For the record there, not so. Private Bills specify the beneficiary, and nearly all grant permanent residency rather than citizenship. The Levin Amendment wasn't yer usual private bill naming the person to be allowed permanent residence or the right to swear the oath, but one that reduced the waiting period for O-1 visa adjusters to 3 years (i.e time served) if they needed 'to represent the United States at an international event.' (Belbin's adjustment of status was filed before Sept. 11 2001, but processed after, and subject to an extra two years wait between green card and N-400.)

While the Michigan-based beneficiary was obvious, the amendment wasn't individual in nature, and others got the right to expedited naturalization as a result. But that kind of legislative spaghetti is US immigration law at its finest. [/obPedant]

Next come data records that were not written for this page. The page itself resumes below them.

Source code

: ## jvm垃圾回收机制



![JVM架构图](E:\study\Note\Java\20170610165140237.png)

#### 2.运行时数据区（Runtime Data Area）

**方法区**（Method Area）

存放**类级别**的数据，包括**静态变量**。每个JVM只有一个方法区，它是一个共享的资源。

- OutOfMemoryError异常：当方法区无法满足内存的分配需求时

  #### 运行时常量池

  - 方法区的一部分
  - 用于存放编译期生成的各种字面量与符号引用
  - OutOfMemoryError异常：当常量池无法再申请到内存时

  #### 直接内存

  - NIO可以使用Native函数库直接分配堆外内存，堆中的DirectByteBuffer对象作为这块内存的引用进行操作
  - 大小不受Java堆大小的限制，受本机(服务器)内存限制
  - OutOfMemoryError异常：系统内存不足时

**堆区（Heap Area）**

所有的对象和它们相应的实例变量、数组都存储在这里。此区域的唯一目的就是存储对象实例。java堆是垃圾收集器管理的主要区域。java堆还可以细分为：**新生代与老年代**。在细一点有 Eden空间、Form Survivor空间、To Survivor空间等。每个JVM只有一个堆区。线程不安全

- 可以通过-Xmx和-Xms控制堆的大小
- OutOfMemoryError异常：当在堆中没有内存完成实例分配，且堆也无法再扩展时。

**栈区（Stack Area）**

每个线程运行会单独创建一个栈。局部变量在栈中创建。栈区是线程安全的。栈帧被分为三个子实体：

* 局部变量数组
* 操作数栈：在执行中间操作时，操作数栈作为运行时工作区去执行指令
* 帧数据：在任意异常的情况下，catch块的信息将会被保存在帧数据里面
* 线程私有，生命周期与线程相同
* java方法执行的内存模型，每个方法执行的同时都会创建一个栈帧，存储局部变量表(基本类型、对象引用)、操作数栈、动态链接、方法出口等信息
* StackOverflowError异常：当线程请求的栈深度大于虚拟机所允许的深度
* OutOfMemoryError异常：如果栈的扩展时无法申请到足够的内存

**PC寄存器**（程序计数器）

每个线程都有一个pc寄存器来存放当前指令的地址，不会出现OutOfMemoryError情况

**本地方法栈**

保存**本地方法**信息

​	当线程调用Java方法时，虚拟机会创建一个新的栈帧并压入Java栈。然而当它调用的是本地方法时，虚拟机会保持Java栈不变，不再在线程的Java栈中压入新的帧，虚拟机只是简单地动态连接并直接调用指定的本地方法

But you're right: this isn't a 'Bush thing', though other aspects of the obsolescent mess of immigration law are very much 'Bush things', such as the heightened demands for I-visas. The real issue here is that an agency that by definition doesn't deal with voters can very easily become a legislative plaything and a bureaucratic morass. It takes citizens who have compassion and clout (or just the pragmatic desire for a government that sucks less) to change things.